Mugnai (FI): «Trattati da provincia dell’Impero a vantaggio di una riforma tagliata su misura di Rossi candidato» Il Vicepresidente della Commissione sanità attacca: «Nessun riguardo per i bisogni dei cittadini e degli operatori, nessun risparmio, solo penalizzazioni»

 

 

«Nella riformare la sanità, ancora una volta Rossi tratta Arezzo da provincia dell’Impero da spolpare a solo vantaggio del suo proprio smalto politico nell’ambizione di essere ricandidato. Ma la partita non è finita, e noi la continueremo a giocare con l’intento di ribaltare il risultato come facemmo per le centrali del 118»: parola di Stefano Mugnai, il Consigliere regionale di Forza Italia che è Vicepresidente della Commissione sanità.

«Storicamente – ricorda l’esponente azzurro – noi siamo sempre stati per un accorpamento virtuoso delle strutture d’apparato, Asl comprese.

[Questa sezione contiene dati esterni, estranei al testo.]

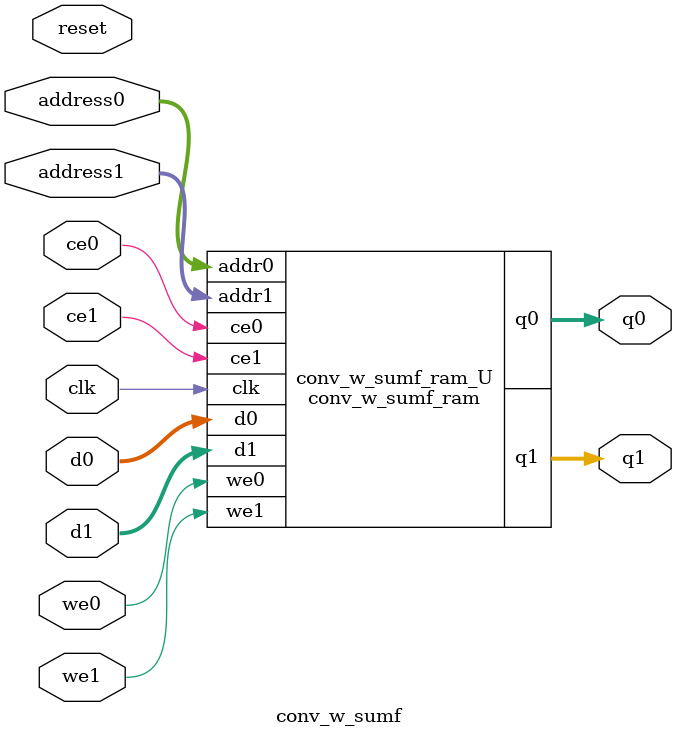
<source format=v>
`timescale 1 ns / 1 ps
module conv_w_sumf_ram (addr0, ce0, d0, we0, q0, addr1, ce1, d1, we1, q1,  clk);

parameter DWIDTH = 32;
parameter AWIDTH = 3;
parameter MEM_SIZE = 6;

input[AWIDTH-1:0] addr0;
input ce0;
input[DWIDTH-1:0] d0;
input we0;
output reg[DWIDTH-1:0] q0;
input[AWIDTH-1:0] addr1;
input ce1;
input[DWIDTH-1:0] d1;
input we1;
output reg[DWIDTH-1:0] q1;
input clk;

(* ram_style = "block" *)reg [DWIDTH-1:0] ram[0:MEM_SIZE-1];




always @(posedge clk)  
begin 
    if (ce0) 
    begin
        if (we0) 
        begin 
            ram[addr0] <= d0; 
        end 
        q0 <= ram[addr0];
    end
end


always @(posedge clk)  
begin 
    if (ce1) 
    begin
        if (we1) 
        begin 
            ram[addr1] <= d1; 
        end 
        q1 <= ram[addr1];
    end
end


endmodule

`timescale 1 ns / 1 ps
module conv_w_sumf(
    reset,
    clk,
    address0,
    ce0,
    we0,
    d0,
    q0,
    address1,
    ce1,
    we1,
    d1,
    q1);

parameter DataWidth = 32'd32;
parameter AddressRange = 32'd6;
parameter AddressWidth = 32'd3;
input reset;
input clk;
input[AddressWidth - 1:0] address0;
input ce0;
input we0;
input[DataWidth - 1:0] d0;
output[DataWidth - 1:0] q0;
input[AddressWidth - 1:0] address1;
input ce1;
input we1;
input[DataWidth - 1:0] d1;
output[DataWidth - 1:0] q1;



conv_w_sumf_ram conv_w_sumf_ram_U(
    .clk( clk ),
    .addr0( address0 ),
    .ce0( ce0 ),
    .we0( we0 ),
    .d0( d0 ),
    .q0( q0 ),
    .addr1( address1 ),
    .ce1( ce1 ),
    .we1( we1 ),
    .d1( d1 ),
    .q1( q1 ));

endmodule


</source>
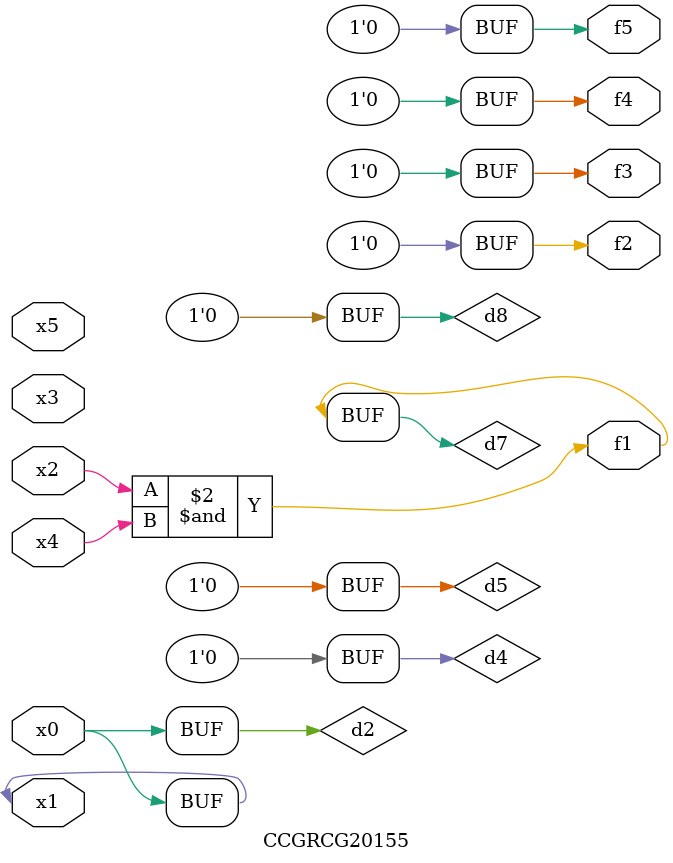
<source format=v>
module CCGRCG20155(
	input x0, x1, x2, x3, x4, x5,
	output f1, f2, f3, f4, f5
);

	wire d1, d2, d3, d4, d5, d6, d7, d8, d9;

	nand (d1, x1);
	buf (d2, x0, x1);
	nand (d3, x2, x4);
	and (d4, d1, d2);
	and (d5, d1, d2);
	nand (d6, d1, d3);
	not (d7, d3);
	xor (d8, d5);
	nor (d9, d5, d6);
	assign f1 = d7;
	assign f2 = d8;
	assign f3 = d8;
	assign f4 = d8;
	assign f5 = d8;
endmodule

</source>
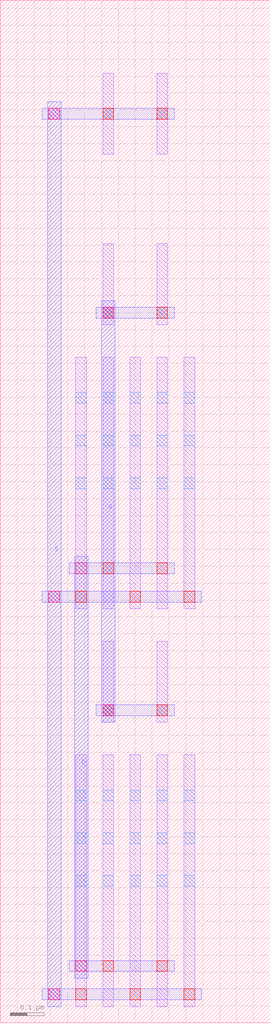
<source format=lef>
MACRO Switch_NMOS_nfin12_n12_X1_Y1
  ORIGIN 0 0 ;
  FOREIGN Switch_NMOS_nfin12_n12_X1_Y1 0 0 ;
  SIZE 0.6400 BY 1.8480 ;
  PIN S
    DIRECTION INOUT ;
    USE SIGNAL ;
    PORT
      LAYER M3 ;
        RECT 0.0600 0.0480 0.1000 1.5480 ;
    END
  END S
  PIN D
    DIRECTION INOUT ;
    USE SIGNAL ;
    PORT
      LAYER M2 ;
        RECT 0.1240 0.1520 0.3560 0.1840 ;
    END
  END D
  PIN G
    DIRECTION INOUT ;
    USE SIGNAL ;
    PORT
      LAYER M2 ;
        RECT 0.1240 0.9080 0.3560 0.9400 ;
    END
  END G
  OBS
    LAYER M1 ;
      RECT 0.3040 0.0480 0.3360 0.7920 ;
    LAYER M1 ;
      RECT 0.3040 0.8880 0.3360 1.1280 ;
    LAYER M1 ;
      RECT 0.3040 1.3920 0.3360 1.6320 ;
    LAYER M1 ;
      RECT 0.2240 0.0480 0.2560 0.7920 ;
    LAYER M1 ;
      RECT 0.3840 0.0480 0.4160 0.7920 ;
    LAYER M2 ;
      RECT 0.0440 0.0680 0.4360 0.1000 ;
    LAYER M2 ;
      RECT 0.0440 1.4960 0.3560 1.5280 ;
    LAYER V1 ;
      RECT 0.2240 0.0680 0.2560 0.1000 ;
    LAYER V1 ;
      RECT 0.3840 0.0680 0.4160 0.1000 ;
    LAYER V1 ;
      RECT 0.3040 0.1520 0.3360 0.1840 ;
    LAYER V1 ;
      RECT 0.3040 0.9080 0.3360 0.9400 ;
    LAYER V1 ;
      RECT 0.3040 1.4960 0.3360 1.5280 ;
    LAYER V2 ;
      RECT 0.0640 0.0680 0.0960 0.1000 ;
    LAYER V2 ;
      RECT 0.0640 1.4960 0.0960 1.5280 ;
    LAYER V0 ;
      RECT 0.3040 0.4040 0.3360 0.4360 ;
    LAYER V0 ;
      RECT 0.3040 0.5300 0.3360 0.5620 ;
    LAYER V0 ;
      RECT 0.3040 0.6560 0.3360 0.6880 ;
    LAYER V0 ;
      RECT 0.3040 0.9080 0.3360 0.9400 ;
    LAYER V0 ;
      RECT 0.3040 1.4960 0.3360 1.5280 ;
    LAYER V0 ;
      RECT 0.2240 0.4040 0.2560 0.4360 ;
    LAYER V0 ;
      RECT 0.2240 0.5300 0.2560 0.5620 ;
    LAYER V0 ;
      RECT 0.2240 0.6560 0.2560 0.6880 ;
    LAYER V0 ;
      RECT 0.3840 0.4040 0.4160 0.4360 ;
    LAYER V0 ;
      RECT 0.3840 0.5300 0.4160 0.5620 ;
    LAYER V0 ;
      RECT 0.3840 0.6560 0.4160 0.6880 ;
  END
END Switch_NMOS_nfin12_n12_X1_Y1
MACRO Switch_PMOS_nfin24_n12_X2_Y1
  ORIGIN 0 0 ;
  FOREIGN Switch_PMOS_nfin24_n12_X2_Y1 0 0 ;
  SIZE 0.8000 BY 1.8480 ;
  PIN S
    DIRECTION INOUT ;
    USE SIGNAL ;
    PORT
      LAYER M3 ;
        RECT 0.1400 0.0480 0.1800 1.5480 ;
    END
  END S
  PIN D
    DIRECTION INOUT ;
    USE SIGNAL ;
    PORT
      LAYER M2 ;
        RECT 0.2840 0.1520 0.5160 0.1840 ;
    END
  END D
  PIN G
    DIRECTION INOUT ;
    USE SIGNAL ;
    PORT
      LAYER M2 ;
        RECT 0.2840 0.9080 0.5160 0.9400 ;
    END
  END G
  OBS
    LAYER M1 ;
      RECT 0.3040 0.0480 0.3360 0.7920 ;
    LAYER M1 ;
      RECT 0.3040 0.8880 0.3360 1.1280 ;
    LAYER M1 ;
      RECT 0.3040 1.3920 0.3360 1.6320 ;
    LAYER M1 ;
      RECT 0.2240 0.0480 0.2560 0.7920 ;
    LAYER M1 ;
      RECT 0.3840 0.0480 0.4160 0.7920 ;
    LAYER M1 ;
      RECT 0.4640 0.0480 0.4960 0.7920 ;
    LAYER M1 ;
      RECT 0.4640 0.8880 0.4960 1.1280 ;
    LAYER M1 ;
      RECT 0.4640 1.3920 0.4960 1.6320 ;
    LAYER M1 ;
      RECT 0.5440 0.0480 0.5760 0.7920 ;
    LAYER M2 ;
      RECT 0.1240 0.0680 0.5960 0.1000 ;
    LAYER M2 ;
      RECT 0.1240 1.4960 0.5160 1.5280 ;
    LAYER V1 ;
      RECT 0.2240 0.0680 0.2560 0.1000 ;
    LAYER V1 ;
      RECT 0.3840 0.0680 0.4160 0.1000 ;
    LAYER V1 ;
      RECT 0.5440 0.0680 0.5760 0.1000 ;
    LAYER V1 ;
      RECT 0.3040 0.1520 0.3360 0.1840 ;
    LAYER V1 ;
      RECT 0.3040 0.9080 0.3360 0.9400 ;
    LAYER V1 ;
      RECT 0.3040 1.4960 0.3360 1.5280 ;
    LAYER V1 ;
      RECT 0.4640 0.1520 0.4960 0.1840 ;
    LAYER V1 ;
      RECT 0.4640 0.9080 0.4960 0.9400 ;
    LAYER V1 ;
      RECT 0.4640 1.4960 0.4960 1.5280 ;
    LAYER V2 ;
      RECT 0.1440 0.0680 0.1760 0.1000 ;
    LAYER V2 ;
      RECT 0.1440 1.4960 0.1760 1.5280 ;
    LAYER V0 ;
      RECT 0.3040 0.4040 0.3360 0.4360 ;
    LAYER V0 ;
      RECT 0.3040 0.5300 0.3360 0.5620 ;
    LAYER V0 ;
      RECT 0.3040 0.6560 0.3360 0.6880 ;
    LAYER V0 ;
      RECT 0.3040 0.9080 0.3360 0.9400 ;
    LAYER V0 ;
      RECT 0.3040 1.4960 0.3360 1.5280 ;
    LAYER V0 ;
      RECT 0.2240 0.4040 0.2560 0.4360 ;
    LAYER V0 ;
      RECT 0.2240 0.5300 0.2560 0.5620 ;
    LAYER V0 ;
      RECT 0.2240 0.6560 0.2560 0.6880 ;
    LAYER V0 ;
      RECT 0.3840 0.4040 0.4160 0.4360 ;
    LAYER V0 ;
      RECT 0.3840 0.4040 0.4160 0.4360 ;
    LAYER V0 ;
      RECT 0.3840 0.5300 0.4160 0.5620 ;
    LAYER V0 ;
      RECT 0.3840 0.5300 0.4160 0.5620 ;
    LAYER V0 ;
      RECT 0.3840 0.6560 0.4160 0.6880 ;
    LAYER V0 ;
      RECT 0.3840 0.6560 0.4160 0.6880 ;
    LAYER V0 ;
      RECT 0.4640 0.4040 0.4960 0.4360 ;
    LAYER V0 ;
      RECT 0.4640 0.5300 0.4960 0.5620 ;
    LAYER V0 ;
      RECT 0.4640 0.6560 0.4960 0.6880 ;
    LAYER V0 ;
      RECT 0.4640 0.9080 0.4960 0.9400 ;
    LAYER V0 ;
      RECT 0.4640 1.4960 0.4960 1.5280 ;
    LAYER V0 ;
      RECT 0.5440 0.4040 0.5760 0.4360 ;
    LAYER V0 ;
      RECT 0.5440 0.5300 0.5760 0.5620 ;
    LAYER V0 ;
      RECT 0.5440 0.6560 0.5760 0.6880 ;
  END
END Switch_PMOS_nfin24_n12_X2_Y1
MACRO Switch_NMOS_nfin48_n12_X2_Y2
  ORIGIN 0 0 ;
  FOREIGN Switch_NMOS_nfin48_n12_X2_Y2 0 0 ;
  SIZE 0.8000 BY 3.0240 ;
  PIN S
    DIRECTION INOUT ;
    USE SIGNAL ;
    PORT
      LAYER M3 ;
        RECT 0.1400 0.0480 0.1800 2.7240 ;
    END
  END S
  PIN D
    DIRECTION INOUT ;
    USE SIGNAL ;
    PORT
      LAYER M3 ;
        RECT 0.2200 0.1320 0.2600 1.3800 ;
    END
  END D
  PIN G
    DIRECTION INOUT ;
    USE SIGNAL ;
    PORT
      LAYER M3 ;
        RECT 0.3000 0.8880 0.3400 2.1360 ;
    END
  END G
  OBS
    LAYER M1 ;
      RECT 0.3040 0.0480 0.3360 0.7920 ;
    LAYER M1 ;
      RECT 0.3040 0.8880 0.3360 1.1280 ;
    LAYER M1 ;
      RECT 0.3040 1.2240 0.3360 1.9680 ;
    LAYER M1 ;
      RECT 0.3040 2.0640 0.3360 2.3040 ;
    LAYER M1 ;
      RECT 0.3040 2.5680 0.3360 2.8080 ;
    LAYER M1 ;
      RECT 0.2240 0.0480 0.2560 0.7920 ;
    LAYER M1 ;
      RECT 0.2240 1.2240 0.2560 1.9680 ;
    LAYER M1 ;
      RECT 0.3840 0.0480 0.4160 0.7920 ;
    LAYER M1 ;
      RECT 0.3840 1.2240 0.4160 1.9680 ;
    LAYER M1 ;
      RECT 0.4640 0.0480 0.4960 0.7920 ;
    LAYER M1 ;
      RECT 0.4640 0.8880 0.4960 1.1280 ;
    LAYER M1 ;
      RECT 0.4640 1.2240 0.4960 1.9680 ;
    LAYER M1 ;
      RECT 0.4640 2.0640 0.4960 2.3040 ;
    LAYER M1 ;
      RECT 0.4640 2.5680 0.4960 2.8080 ;
    LAYER M1 ;
      RECT 0.5440 0.0480 0.5760 0.7920 ;
    LAYER M1 ;
      RECT 0.5440 1.2240 0.5760 1.9680 ;
    LAYER M2 ;
      RECT 0.1240 0.0680 0.5960 0.1000 ;
    LAYER M2 ;
      RECT 0.2040 0.1520 0.5160 0.1840 ;
    LAYER M2 ;
      RECT 0.2840 0.9080 0.5160 0.9400 ;
    LAYER M2 ;
      RECT 0.1240 1.2440 0.5960 1.2760 ;
    LAYER M2 ;
      RECT 0.1240 2.6720 0.5160 2.7040 ;
    LAYER M2 ;
      RECT 0.2040 1.3280 0.5160 1.3600 ;
    LAYER M2 ;
      RECT 0.2840 2.0840 0.5160 2.1160 ;
    LAYER V1 ;
      RECT 0.2240 0.0680 0.2560 0.1000 ;
    LAYER V1 ;
      RECT 0.2240 1.2440 0.2560 1.2760 ;
    LAYER V1 ;
      RECT 0.3840 0.0680 0.4160 0.1000 ;
    LAYER V1 ;
      RECT 0.3840 1.2440 0.4160 1.2760 ;
    LAYER V1 ;
      RECT 0.5440 0.0680 0.5760 0.1000 ;
    LAYER V1 ;
      RECT 0.5440 1.2440 0.5760 1.2760 ;
    LAYER V1 ;
      RECT 0.3040 0.1520 0.3360 0.1840 ;
    LAYER V1 ;
      RECT 0.3040 0.9080 0.3360 0.9400 ;
    LAYER V1 ;
      RECT 0.3040 1.3280 0.3360 1.3600 ;
    LAYER V1 ;
      RECT 0.3040 2.0840 0.3360 2.1160 ;
    LAYER V1 ;
      RECT 0.3040 2.6720 0.3360 2.7040 ;
    LAYER V1 ;
      RECT 0.4640 0.1520 0.4960 0.1840 ;
    LAYER V1 ;
      RECT 0.4640 0.9080 0.4960 0.9400 ;
    LAYER V1 ;
      RECT 0.4640 1.3280 0.4960 1.3600 ;
    LAYER V1 ;
      RECT 0.4640 2.0840 0.4960 2.1160 ;
    LAYER V1 ;
      RECT 0.4640 2.6720 0.4960 2.7040 ;
    LAYER V2 ;
      RECT 0.1440 0.0680 0.1760 0.1000 ;
    LAYER V2 ;
      RECT 0.1440 1.2440 0.1760 1.2760 ;
    LAYER V2 ;
      RECT 0.1440 2.6720 0.1760 2.7040 ;
    LAYER V2 ;
      RECT 0.2240 0.1520 0.2560 0.1840 ;
    LAYER V2 ;
      RECT 0.2240 1.3280 0.2560 1.3600 ;
    LAYER V2 ;
      RECT 0.3040 0.9080 0.3360 0.9400 ;
    LAYER V2 ;
      RECT 0.3040 2.0840 0.3360 2.1160 ;
    LAYER V0 ;
      RECT 0.3040 0.4040 0.3360 0.4360 ;
    LAYER V0 ;
      RECT 0.3040 0.5300 0.3360 0.5620 ;
    LAYER V0 ;
      RECT 0.3040 0.6560 0.3360 0.6880 ;
    LAYER V0 ;
      RECT 0.3040 0.9080 0.3360 0.9400 ;
    LAYER V0 ;
      RECT 0.3040 1.5800 0.3360 1.6120 ;
    LAYER V0 ;
      RECT 0.3040 1.7060 0.3360 1.7380 ;
    LAYER V0 ;
      RECT 0.3040 1.8320 0.3360 1.8640 ;
    LAYER V0 ;
      RECT 0.3040 2.0840 0.3360 2.1160 ;
    LAYER V0 ;
      RECT 0.3040 2.6720 0.3360 2.7040 ;
    LAYER V0 ;
      RECT 0.3040 2.6720 0.3360 2.7040 ;
    LAYER V0 ;
      RECT 0.2240 0.4040 0.2560 0.4360 ;
    LAYER V0 ;
      RECT 0.2240 0.5300 0.2560 0.5620 ;
    LAYER V0 ;
      RECT 0.2240 0.6560 0.2560 0.6880 ;
    LAYER V0 ;
      RECT 0.2240 1.5800 0.2560 1.6120 ;
    LAYER V0 ;
      RECT 0.2240 1.7060 0.2560 1.7380 ;
    LAYER V0 ;
      RECT 0.2240 1.8320 0.2560 1.8640 ;
    LAYER V0 ;
      RECT 0.3840 0.4040 0.4160 0.4360 ;
    LAYER V0 ;
      RECT 0.3840 0.4040 0.4160 0.4360 ;
    LAYER V0 ;
      RECT 0.3840 0.5300 0.4160 0.5620 ;
    LAYER V0 ;
      RECT 0.3840 0.5300 0.4160 0.5620 ;
    LAYER V0 ;
      RECT 0.3840 0.6560 0.4160 0.6880 ;
    LAYER V0 ;
      RECT 0.3840 0.6560 0.4160 0.6880 ;
    LAYER V0 ;
      RECT 0.3840 1.5800 0.4160 1.6120 ;
    LAYER V0 ;
      RECT 0.3840 1.5800 0.4160 1.6120 ;
    LAYER V0 ;
      RECT 0.3840 1.7060 0.4160 1.7380 ;
    LAYER V0 ;
      RECT 0.3840 1.7060 0.4160 1.7380 ;
    LAYER V0 ;
      RECT 0.3840 1.8320 0.4160 1.8640 ;
    LAYER V0 ;
      RECT 0.3840 1.8320 0.4160 1.8640 ;
    LAYER V0 ;
      RECT 0.4640 0.4040 0.4960 0.4360 ;
    LAYER V0 ;
      RECT 0.4640 0.5300 0.4960 0.5620 ;
    LAYER V0 ;
      RECT 0.4640 0.6560 0.4960 0.6880 ;
    LAYER V0 ;
      RECT 0.4640 0.9080 0.4960 0.9400 ;
    LAYER V0 ;
      RECT 0.4640 1.5800 0.4960 1.6120 ;
    LAYER V0 ;
      RECT 0.4640 1.7060 0.4960 1.7380 ;
    LAYER V0 ;
      RECT 0.4640 1.8320 0.4960 1.8640 ;
    LAYER V0 ;
      RECT 0.4640 2.0840 0.4960 2.1160 ;
    LAYER V0 ;
      RECT 0.4640 2.6720 0.4960 2.7040 ;
    LAYER V0 ;
      RECT 0.4640 2.6720 0.4960 2.7040 ;
    LAYER V0 ;
      RECT 0.5440 0.4040 0.5760 0.4360 ;
    LAYER V0 ;
      RECT 0.5440 0.5300 0.5760 0.5620 ;
    LAYER V0 ;
      RECT 0.5440 0.6560 0.5760 0.6880 ;
    LAYER V0 ;
      RECT 0.5440 1.5800 0.5760 1.6120 ;
    LAYER V0 ;
      RECT 0.5440 1.7060 0.5760 1.7380 ;
    LAYER V0 ;
      RECT 0.5440 1.8320 0.5760 1.8640 ;
  END
END Switch_NMOS_nfin48_n12_X2_Y2
MACRO Switch_PMOS_nfin12_n12_X1_Y1
  ORIGIN 0 0 ;
  FOREIGN Switch_PMOS_nfin12_n12_X1_Y1 0 0 ;
  SIZE 0.6400 BY 1.8480 ;
  PIN S
    DIRECTION INOUT ;
    USE SIGNAL ;
    PORT
      LAYER M3 ;
        RECT 0.0600 0.0480 0.1000 1.5480 ;
    END
  END S
  PIN D
    DIRECTION INOUT ;
    USE SIGNAL ;
    PORT
      LAYER M2 ;
        RECT 0.1240 0.1520 0.3560 0.1840 ;
    END
  END D
  PIN G
    DIRECTION INOUT ;
    USE SIGNAL ;
    PORT
      LAYER M2 ;
        RECT 0.1240 0.9080 0.3560 0.9400 ;
    END
  END G
  OBS
    LAYER M1 ;
      RECT 0.3040 0.0480 0.3360 0.7920 ;
    LAYER M1 ;
      RECT 0.3040 0.8880 0.3360 1.1280 ;
    LAYER M1 ;
      RECT 0.3040 1.3920 0.3360 1.6320 ;
    LAYER M1 ;
      RECT 0.2240 0.0480 0.2560 0.7920 ;
    LAYER M1 ;
      RECT 0.3840 0.0480 0.4160 0.7920 ;
    LAYER M2 ;
      RECT 0.0440 0.0680 0.4360 0.1000 ;
    LAYER M2 ;
      RECT 0.0440 1.4960 0.3560 1.5280 ;
    LAYER V1 ;
      RECT 0.2240 0.0680 0.2560 0.1000 ;
    LAYER V1 ;
      RECT 0.3840 0.0680 0.4160 0.1000 ;
    LAYER V1 ;
      RECT 0.3040 0.1520 0.3360 0.1840 ;
    LAYER V1 ;
      RECT 0.3040 0.9080 0.3360 0.9400 ;
    LAYER V1 ;
      RECT 0.3040 1.4960 0.3360 1.5280 ;
    LAYER V2 ;
      RECT 0.0640 0.0680 0.0960 0.1000 ;
    LAYER V2 ;
      RECT 0.0640 1.4960 0.0960 1.5280 ;
    LAYER V0 ;
      RECT 0.3040 0.4040 0.3360 0.4360 ;
    LAYER V0 ;
      RECT 0.3040 0.5300 0.3360 0.5620 ;
    LAYER V0 ;
      RECT 0.3040 0.6560 0.3360 0.6880 ;
    LAYER V0 ;
      RECT 0.3040 0.9080 0.3360 0.9400 ;
    LAYER V0 ;
      RECT 0.3040 1.4960 0.3360 1.5280 ;
    LAYER V0 ;
      RECT 0.2240 0.4040 0.2560 0.4360 ;
    LAYER V0 ;
      RECT 0.2240 0.5300 0.2560 0.5620 ;
    LAYER V0 ;
      RECT 0.2240 0.6560 0.2560 0.6880 ;
    LAYER V0 ;
      RECT 0.3840 0.4040 0.4160 0.4360 ;
    LAYER V0 ;
      RECT 0.3840 0.5300 0.4160 0.5620 ;
    LAYER V0 ;
      RECT 0.3840 0.6560 0.4160 0.6880 ;
  END
END Switch_PMOS_nfin12_n12_X1_Y1

</source>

Ma non così a capocchia. Questa riforma imbastita da Rossi ha finalità unicamente elettorali: l’attuale governatore punta ad essere ricandidato, per lui oggi conta solo questo, non vede altro. E allora, quando c’è stato bisogno di accreditarsi presso Renzi sbandierando il taglio di qualche poltrona, ecco che ha messo in campo questa palla a effetto con cui, per di più, Rossi riduce al minimo il perimetro decisionale di un prossimo assessore politico riconducendo tutto sotto il proprio controllo. Nel merito, però, è tutto fumo tipo gioco delle tre carte, senza l’arrosto dei tagli annunciati, e dei risparmi conseguenti, perché in realtà non si fa altro che cambiare le targhette fuoriporta, senza incidere realmente e razionalmente sui pleonasmi delle burocrazie. A livello dei servizi non ci si può aspettare altro, per Arezzo, che un impoverimento ulteriore e una perdita verticale di peso specifico da parte dei territori. Non sarà un caso se tutti a ogni livello, dai rettori agli operatori, si dimostrano contrari rispetto a questa riforma».

Ora, Arezzo ha già dato e a questa ipotesi di nuovo assetto che la fa Cenerentola non ci può stare: «Ci hanno sfilato la sede dell’Estav, così come la gestione dei rifiuti. Nel frattempo – ripercorre Mugnai – abbiamo salvato la centrale 118 per il rotto della cuffia grazie a uno sbarramento bipartisan che adesso non c’è, abbiamo sventato una prima ipotesi di riforma delle Province che ci passava sopra con la scolorina… ora siamo davanti a una prospettiva che davvero fa calare un sudario, più che un sipario, su un servizio sanitario che già, come capacità d’offerta, non fa pari coi bisogni delle persone sui territori. La proposta di legge ancora approvata non è, e fino ad allora noi ci batteremo per dare voce alle forti perplessità che si levano dentro e fuori dal consiglio regionale. Resta il problema politico, in capo al Pd, per cui quando c’è da dare si dà ad altri e quando c’è da prendere si leva a Arezzo. E’ inaccettabile, per i cittadini ma anche per la politica».